▶ Prompt:
Search the entries below for the word "flex", then copy each line in which it is found.

▶ Input:

.....

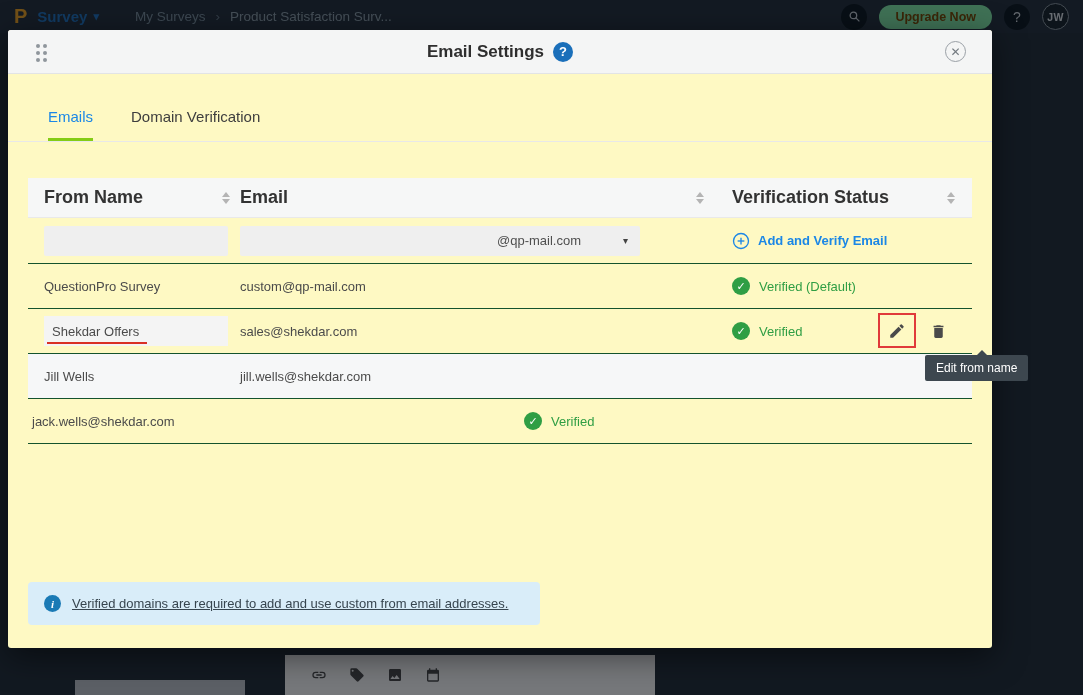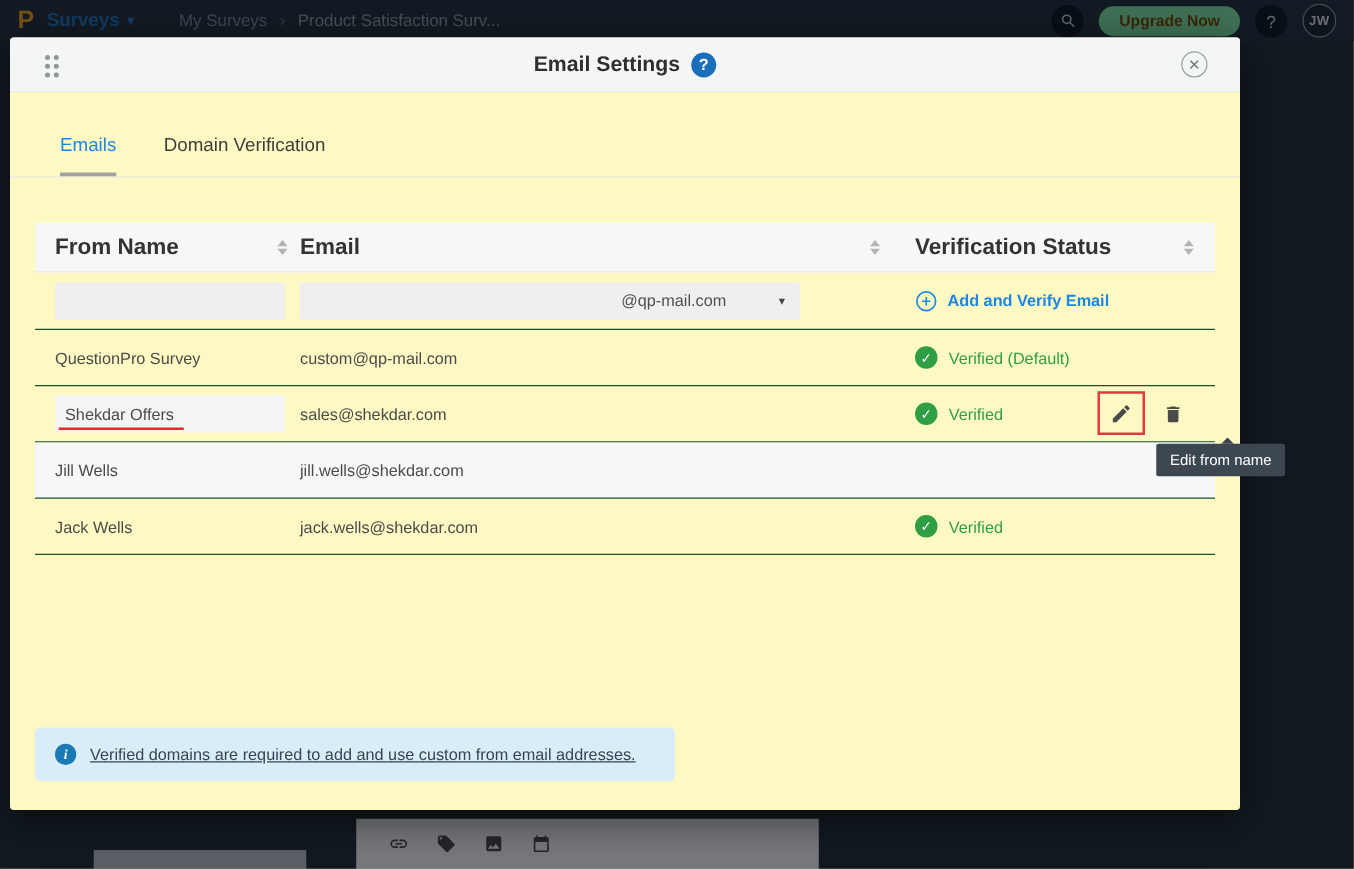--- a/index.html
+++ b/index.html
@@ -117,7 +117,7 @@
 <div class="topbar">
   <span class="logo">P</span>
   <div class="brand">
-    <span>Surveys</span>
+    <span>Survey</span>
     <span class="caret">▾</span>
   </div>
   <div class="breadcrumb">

.....

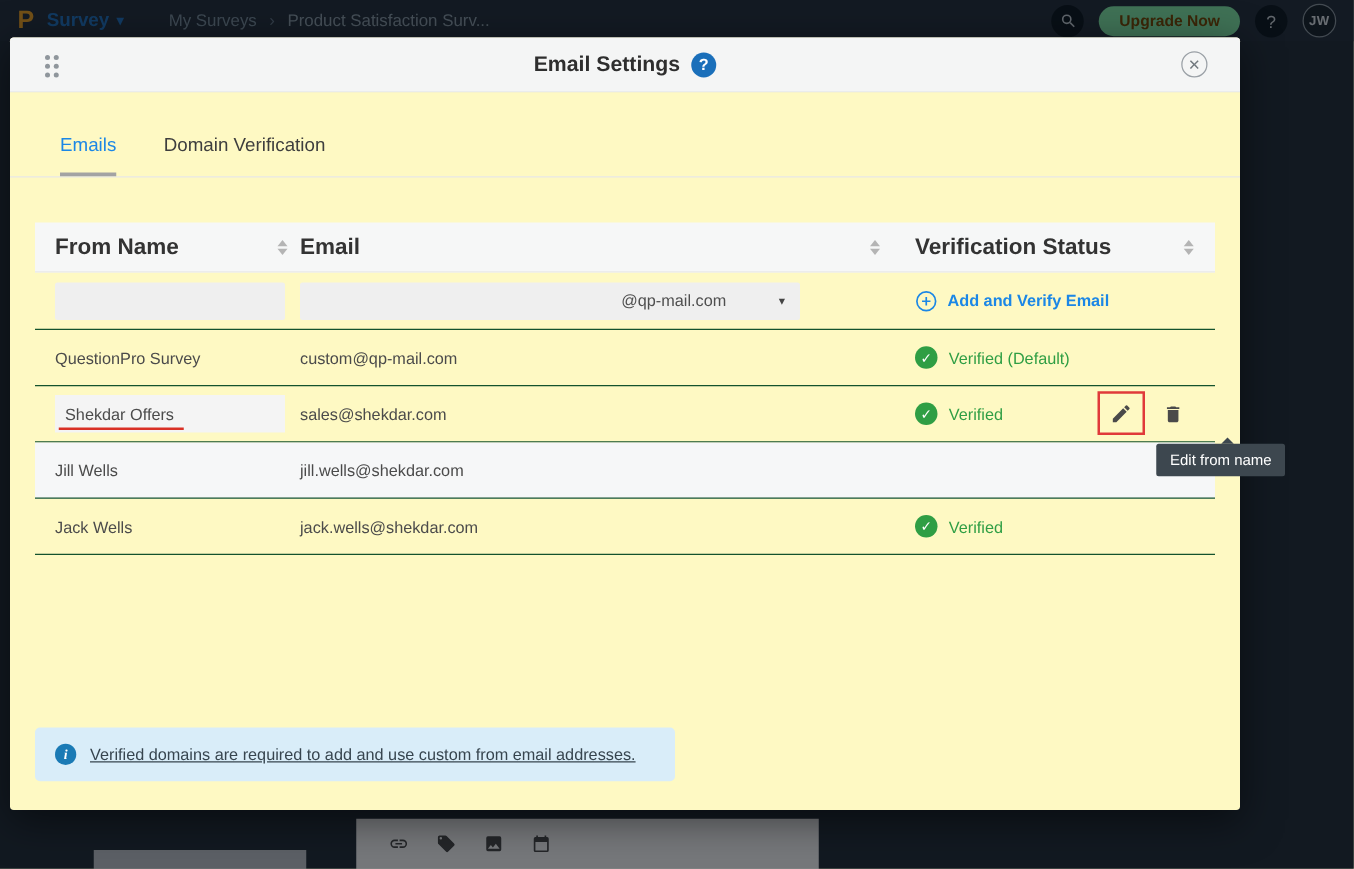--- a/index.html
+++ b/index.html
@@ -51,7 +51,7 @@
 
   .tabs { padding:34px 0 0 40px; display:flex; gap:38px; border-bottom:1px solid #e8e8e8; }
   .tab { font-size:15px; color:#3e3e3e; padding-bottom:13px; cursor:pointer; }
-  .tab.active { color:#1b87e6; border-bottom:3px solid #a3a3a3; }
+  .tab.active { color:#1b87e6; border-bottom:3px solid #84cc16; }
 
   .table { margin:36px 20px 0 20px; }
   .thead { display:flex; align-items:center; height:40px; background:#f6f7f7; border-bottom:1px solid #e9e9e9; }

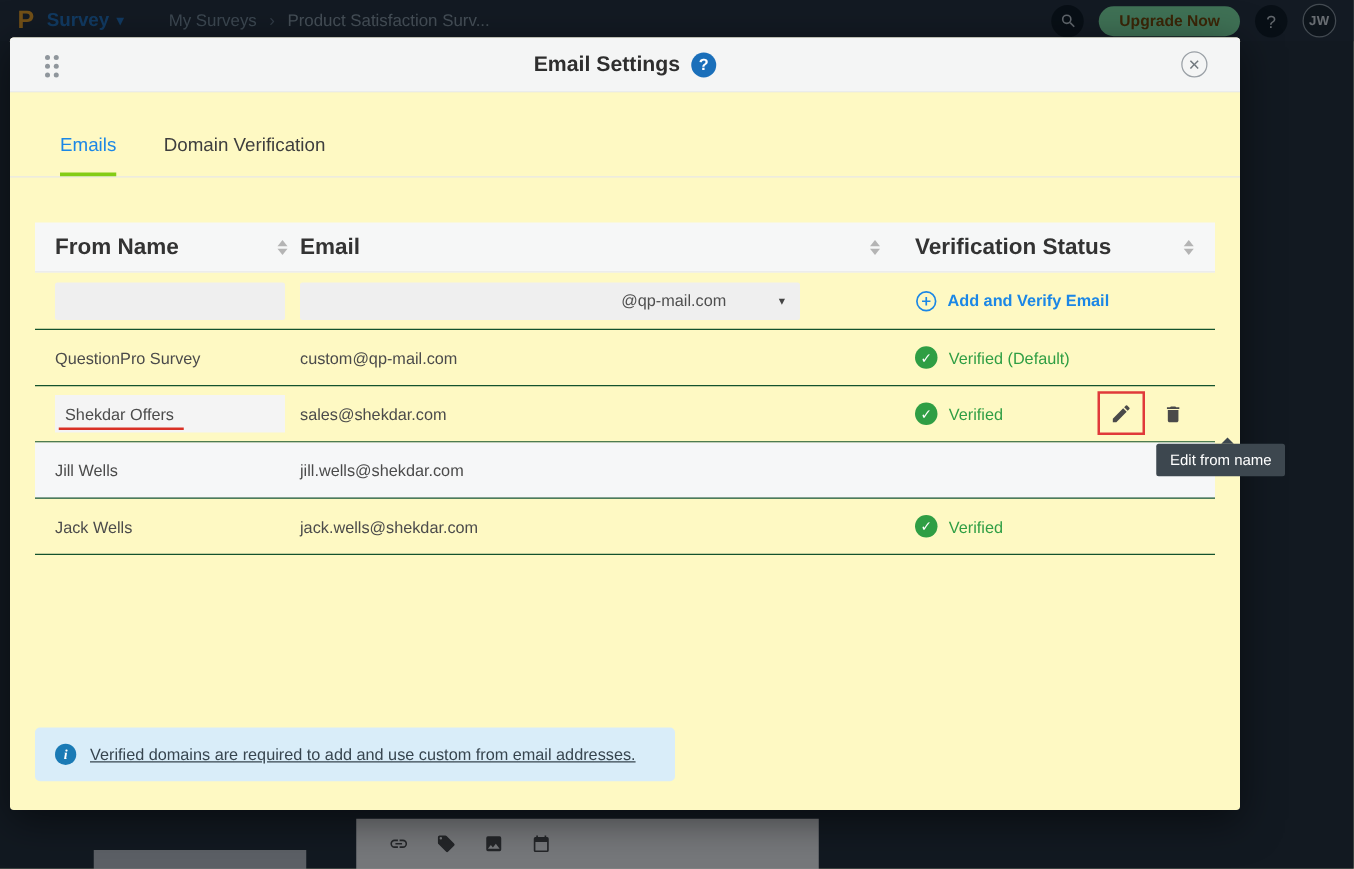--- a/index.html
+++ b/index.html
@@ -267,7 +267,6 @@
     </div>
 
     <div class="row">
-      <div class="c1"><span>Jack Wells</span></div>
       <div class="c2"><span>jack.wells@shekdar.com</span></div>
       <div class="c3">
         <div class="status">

.....

▶ Result:
   .tabs { padding:34px 0 0 40px; display:flex; gap:38px; border-bottom:1px solid #e8e8e8; }
   .thead { display:flex; align-items:center; height:40px; background:#f6f7f7; border-bottom:1px solid #e9e9e9; }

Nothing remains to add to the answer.